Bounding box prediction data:

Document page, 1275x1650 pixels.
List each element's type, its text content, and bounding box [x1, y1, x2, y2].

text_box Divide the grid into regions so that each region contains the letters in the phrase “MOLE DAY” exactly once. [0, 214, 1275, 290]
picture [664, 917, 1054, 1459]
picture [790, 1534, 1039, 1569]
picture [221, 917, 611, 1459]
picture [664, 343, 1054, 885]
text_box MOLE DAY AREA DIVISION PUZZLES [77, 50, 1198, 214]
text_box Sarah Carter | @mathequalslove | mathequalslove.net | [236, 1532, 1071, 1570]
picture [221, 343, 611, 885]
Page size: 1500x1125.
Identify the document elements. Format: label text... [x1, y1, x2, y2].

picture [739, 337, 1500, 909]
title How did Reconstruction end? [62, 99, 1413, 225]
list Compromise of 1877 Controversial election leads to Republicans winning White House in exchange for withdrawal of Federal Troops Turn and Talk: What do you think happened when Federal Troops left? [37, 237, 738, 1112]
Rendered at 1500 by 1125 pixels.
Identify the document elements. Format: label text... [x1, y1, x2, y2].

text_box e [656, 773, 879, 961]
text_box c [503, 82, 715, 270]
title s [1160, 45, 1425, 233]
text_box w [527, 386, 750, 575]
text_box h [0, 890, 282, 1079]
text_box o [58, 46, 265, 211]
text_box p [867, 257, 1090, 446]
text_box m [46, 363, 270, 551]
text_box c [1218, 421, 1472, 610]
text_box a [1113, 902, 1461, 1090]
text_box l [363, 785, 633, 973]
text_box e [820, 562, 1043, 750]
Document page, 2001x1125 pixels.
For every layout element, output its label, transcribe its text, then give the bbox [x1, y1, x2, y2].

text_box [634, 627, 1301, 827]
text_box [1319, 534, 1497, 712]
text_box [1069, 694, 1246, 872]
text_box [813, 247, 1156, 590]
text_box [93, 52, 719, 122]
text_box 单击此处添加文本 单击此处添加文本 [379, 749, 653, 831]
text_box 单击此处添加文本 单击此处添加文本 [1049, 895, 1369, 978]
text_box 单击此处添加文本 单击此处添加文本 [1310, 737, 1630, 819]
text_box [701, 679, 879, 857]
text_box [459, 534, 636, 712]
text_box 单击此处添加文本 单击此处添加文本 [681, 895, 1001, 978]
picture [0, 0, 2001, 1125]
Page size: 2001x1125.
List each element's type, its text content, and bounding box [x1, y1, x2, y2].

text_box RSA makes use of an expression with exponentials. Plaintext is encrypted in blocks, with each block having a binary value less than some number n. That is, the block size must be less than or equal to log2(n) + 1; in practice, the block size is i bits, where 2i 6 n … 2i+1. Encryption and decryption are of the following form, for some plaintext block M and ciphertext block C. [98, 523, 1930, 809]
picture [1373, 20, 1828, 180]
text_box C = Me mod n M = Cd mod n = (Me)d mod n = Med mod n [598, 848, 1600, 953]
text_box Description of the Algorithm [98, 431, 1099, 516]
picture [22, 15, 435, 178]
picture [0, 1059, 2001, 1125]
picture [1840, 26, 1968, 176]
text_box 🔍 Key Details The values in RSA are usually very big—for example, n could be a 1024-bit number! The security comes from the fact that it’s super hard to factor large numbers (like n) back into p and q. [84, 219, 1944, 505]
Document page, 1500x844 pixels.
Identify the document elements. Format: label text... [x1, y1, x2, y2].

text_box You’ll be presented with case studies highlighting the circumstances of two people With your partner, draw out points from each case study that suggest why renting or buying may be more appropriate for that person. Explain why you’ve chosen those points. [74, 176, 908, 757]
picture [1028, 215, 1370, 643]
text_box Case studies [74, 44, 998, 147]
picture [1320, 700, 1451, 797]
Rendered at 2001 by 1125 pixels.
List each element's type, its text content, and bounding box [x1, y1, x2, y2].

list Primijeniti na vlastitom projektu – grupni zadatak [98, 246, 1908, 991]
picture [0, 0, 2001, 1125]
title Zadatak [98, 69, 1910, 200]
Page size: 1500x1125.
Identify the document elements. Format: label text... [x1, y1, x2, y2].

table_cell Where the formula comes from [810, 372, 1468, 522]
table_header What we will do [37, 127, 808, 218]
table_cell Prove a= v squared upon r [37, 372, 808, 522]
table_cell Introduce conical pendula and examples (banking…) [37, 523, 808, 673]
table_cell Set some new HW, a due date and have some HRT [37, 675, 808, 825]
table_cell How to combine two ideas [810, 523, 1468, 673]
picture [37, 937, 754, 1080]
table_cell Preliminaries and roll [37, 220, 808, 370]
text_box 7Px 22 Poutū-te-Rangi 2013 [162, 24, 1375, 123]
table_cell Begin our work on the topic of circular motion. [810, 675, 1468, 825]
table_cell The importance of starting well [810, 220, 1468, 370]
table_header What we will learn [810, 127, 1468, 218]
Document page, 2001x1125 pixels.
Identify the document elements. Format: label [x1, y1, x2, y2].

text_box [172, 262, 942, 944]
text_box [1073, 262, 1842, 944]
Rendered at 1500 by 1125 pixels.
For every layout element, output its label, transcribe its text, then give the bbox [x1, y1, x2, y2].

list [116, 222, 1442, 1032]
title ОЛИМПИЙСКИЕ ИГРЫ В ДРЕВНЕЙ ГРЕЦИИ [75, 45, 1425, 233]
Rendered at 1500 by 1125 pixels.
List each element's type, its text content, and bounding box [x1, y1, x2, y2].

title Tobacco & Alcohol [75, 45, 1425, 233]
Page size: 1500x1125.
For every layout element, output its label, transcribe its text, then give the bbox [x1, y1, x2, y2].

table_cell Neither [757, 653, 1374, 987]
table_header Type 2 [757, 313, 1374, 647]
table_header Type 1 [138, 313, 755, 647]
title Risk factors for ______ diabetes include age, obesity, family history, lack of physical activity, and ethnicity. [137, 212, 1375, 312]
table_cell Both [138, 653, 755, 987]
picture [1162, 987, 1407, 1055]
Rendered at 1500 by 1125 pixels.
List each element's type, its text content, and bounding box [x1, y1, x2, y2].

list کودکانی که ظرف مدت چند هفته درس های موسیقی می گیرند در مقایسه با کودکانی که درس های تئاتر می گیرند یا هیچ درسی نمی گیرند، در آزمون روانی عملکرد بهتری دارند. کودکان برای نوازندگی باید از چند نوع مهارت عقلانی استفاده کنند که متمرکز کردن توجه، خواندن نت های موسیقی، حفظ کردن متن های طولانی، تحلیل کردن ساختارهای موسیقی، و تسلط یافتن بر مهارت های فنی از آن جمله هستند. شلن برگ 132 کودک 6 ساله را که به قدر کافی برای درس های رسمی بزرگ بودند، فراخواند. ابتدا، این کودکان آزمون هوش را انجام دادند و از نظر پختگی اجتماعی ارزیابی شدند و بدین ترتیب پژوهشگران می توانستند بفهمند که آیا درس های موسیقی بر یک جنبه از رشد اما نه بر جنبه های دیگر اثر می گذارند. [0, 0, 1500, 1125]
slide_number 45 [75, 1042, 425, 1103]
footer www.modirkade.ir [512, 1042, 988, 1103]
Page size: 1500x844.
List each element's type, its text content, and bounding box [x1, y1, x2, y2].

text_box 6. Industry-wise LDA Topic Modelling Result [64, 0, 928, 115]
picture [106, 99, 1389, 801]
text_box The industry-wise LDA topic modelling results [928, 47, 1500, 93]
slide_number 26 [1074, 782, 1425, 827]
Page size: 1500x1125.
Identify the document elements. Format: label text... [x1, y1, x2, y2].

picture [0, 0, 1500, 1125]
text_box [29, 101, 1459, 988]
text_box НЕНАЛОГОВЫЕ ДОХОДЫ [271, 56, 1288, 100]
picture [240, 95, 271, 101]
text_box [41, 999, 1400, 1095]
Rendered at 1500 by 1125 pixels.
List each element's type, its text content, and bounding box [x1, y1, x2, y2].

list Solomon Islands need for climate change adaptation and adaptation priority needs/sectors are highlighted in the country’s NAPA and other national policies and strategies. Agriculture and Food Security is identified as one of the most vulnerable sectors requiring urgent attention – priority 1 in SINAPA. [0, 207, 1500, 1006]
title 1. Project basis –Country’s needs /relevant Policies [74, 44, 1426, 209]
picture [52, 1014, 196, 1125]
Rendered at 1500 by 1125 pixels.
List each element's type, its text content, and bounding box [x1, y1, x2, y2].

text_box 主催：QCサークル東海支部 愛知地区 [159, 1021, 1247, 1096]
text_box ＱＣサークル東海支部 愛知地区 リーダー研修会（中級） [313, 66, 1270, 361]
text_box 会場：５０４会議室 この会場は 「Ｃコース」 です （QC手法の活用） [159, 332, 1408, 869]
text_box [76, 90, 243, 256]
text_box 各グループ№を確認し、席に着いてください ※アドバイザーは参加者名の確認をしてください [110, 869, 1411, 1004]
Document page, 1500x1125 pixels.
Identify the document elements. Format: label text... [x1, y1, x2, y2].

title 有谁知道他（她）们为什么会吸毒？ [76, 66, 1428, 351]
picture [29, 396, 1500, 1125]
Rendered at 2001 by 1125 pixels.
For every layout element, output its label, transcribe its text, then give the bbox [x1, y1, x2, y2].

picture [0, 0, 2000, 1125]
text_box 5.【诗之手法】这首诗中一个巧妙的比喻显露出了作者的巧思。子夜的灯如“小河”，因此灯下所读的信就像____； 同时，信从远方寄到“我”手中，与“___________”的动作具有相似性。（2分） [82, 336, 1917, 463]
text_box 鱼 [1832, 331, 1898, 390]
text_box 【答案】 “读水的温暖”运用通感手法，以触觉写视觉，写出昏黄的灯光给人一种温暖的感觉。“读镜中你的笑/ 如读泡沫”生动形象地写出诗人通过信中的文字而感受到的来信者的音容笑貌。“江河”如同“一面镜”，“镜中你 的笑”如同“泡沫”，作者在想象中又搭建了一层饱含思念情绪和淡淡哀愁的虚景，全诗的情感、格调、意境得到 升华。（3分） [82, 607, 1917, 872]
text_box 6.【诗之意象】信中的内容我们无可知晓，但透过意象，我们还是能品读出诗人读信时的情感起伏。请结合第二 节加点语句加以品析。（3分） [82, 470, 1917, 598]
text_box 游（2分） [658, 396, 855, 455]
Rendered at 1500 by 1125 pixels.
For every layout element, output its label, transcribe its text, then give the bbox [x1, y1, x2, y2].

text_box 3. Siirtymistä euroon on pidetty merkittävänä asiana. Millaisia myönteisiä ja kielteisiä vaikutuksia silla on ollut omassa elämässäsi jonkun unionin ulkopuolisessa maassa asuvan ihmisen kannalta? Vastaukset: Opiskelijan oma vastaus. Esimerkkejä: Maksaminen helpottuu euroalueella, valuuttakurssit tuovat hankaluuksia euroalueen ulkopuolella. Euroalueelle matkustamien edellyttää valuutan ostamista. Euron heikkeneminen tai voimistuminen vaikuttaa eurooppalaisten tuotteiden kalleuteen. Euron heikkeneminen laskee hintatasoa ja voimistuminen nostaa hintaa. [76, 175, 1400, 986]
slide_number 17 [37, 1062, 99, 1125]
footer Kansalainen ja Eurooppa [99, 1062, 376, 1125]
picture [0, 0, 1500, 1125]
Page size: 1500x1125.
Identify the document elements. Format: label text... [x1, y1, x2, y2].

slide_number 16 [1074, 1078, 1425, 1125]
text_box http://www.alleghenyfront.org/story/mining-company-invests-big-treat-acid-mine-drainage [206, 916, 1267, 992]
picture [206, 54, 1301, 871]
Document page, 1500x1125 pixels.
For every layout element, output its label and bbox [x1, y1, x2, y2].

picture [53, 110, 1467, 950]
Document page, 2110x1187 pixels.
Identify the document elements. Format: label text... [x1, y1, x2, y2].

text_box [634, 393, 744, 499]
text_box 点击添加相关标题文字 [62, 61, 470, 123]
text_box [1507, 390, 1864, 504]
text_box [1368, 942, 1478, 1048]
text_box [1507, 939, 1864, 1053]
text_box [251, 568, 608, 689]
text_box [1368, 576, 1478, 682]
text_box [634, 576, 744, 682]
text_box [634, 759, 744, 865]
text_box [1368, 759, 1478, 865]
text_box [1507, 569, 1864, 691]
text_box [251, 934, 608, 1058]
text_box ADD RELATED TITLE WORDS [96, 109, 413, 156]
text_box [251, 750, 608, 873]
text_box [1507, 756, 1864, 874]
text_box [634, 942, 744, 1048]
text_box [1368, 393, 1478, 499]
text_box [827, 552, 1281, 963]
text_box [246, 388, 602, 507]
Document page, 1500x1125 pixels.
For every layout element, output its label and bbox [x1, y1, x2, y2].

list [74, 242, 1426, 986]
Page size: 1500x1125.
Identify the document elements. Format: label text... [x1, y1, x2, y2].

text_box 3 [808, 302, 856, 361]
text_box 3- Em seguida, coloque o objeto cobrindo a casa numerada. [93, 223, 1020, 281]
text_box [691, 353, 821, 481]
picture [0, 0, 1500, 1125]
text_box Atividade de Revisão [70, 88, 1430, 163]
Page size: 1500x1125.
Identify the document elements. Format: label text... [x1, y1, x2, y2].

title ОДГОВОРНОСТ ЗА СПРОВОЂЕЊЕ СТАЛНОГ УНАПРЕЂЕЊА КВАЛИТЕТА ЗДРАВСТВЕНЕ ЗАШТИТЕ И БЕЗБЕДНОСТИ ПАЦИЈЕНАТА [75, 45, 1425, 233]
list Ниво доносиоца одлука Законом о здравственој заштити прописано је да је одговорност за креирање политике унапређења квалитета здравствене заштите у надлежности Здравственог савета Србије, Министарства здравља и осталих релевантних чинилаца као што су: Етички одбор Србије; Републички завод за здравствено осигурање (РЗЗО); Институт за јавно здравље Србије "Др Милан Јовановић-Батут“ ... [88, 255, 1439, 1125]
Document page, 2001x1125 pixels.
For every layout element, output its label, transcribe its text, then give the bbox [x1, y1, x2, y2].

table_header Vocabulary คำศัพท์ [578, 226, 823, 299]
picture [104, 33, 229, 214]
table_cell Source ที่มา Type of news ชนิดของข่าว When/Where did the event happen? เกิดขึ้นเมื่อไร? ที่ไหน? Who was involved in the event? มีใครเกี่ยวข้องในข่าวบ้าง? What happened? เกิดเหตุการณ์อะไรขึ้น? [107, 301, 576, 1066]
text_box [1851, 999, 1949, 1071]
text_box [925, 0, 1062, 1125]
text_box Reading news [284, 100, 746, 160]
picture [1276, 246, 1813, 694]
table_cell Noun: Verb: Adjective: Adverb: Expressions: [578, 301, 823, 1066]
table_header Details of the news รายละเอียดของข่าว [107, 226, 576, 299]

REQUEST
Above this instruction are the records; retype exactly the lines from the one containing "Page size: 1500x844." up to and including the one containing "text_box [41, 999, 1400, 1095]".

ANSWER TO THE EXERCISE
Page size: 1500x844.
List each element's type, its text content, and bounding box [x1, y1, x2, y2].

text_box 6. Industry-wise LDA Topic Modelling Result [64, 0, 928, 115]
picture [106, 99, 1389, 801]
text_box The industry-wise LDA topic modelling results [928, 47, 1500, 93]
slide_number 26 [1074, 782, 1425, 827]
Page size: 1500x1125.
Identify the document elements. Format: label text... [x1, y1, x2, y2].

picture [0, 0, 1500, 1125]
text_box [29, 101, 1459, 988]
text_box НЕНАЛОГОВЫЕ ДОХОДЫ [271, 56, 1288, 100]
picture [240, 95, 271, 101]
text_box [41, 999, 1400, 1095]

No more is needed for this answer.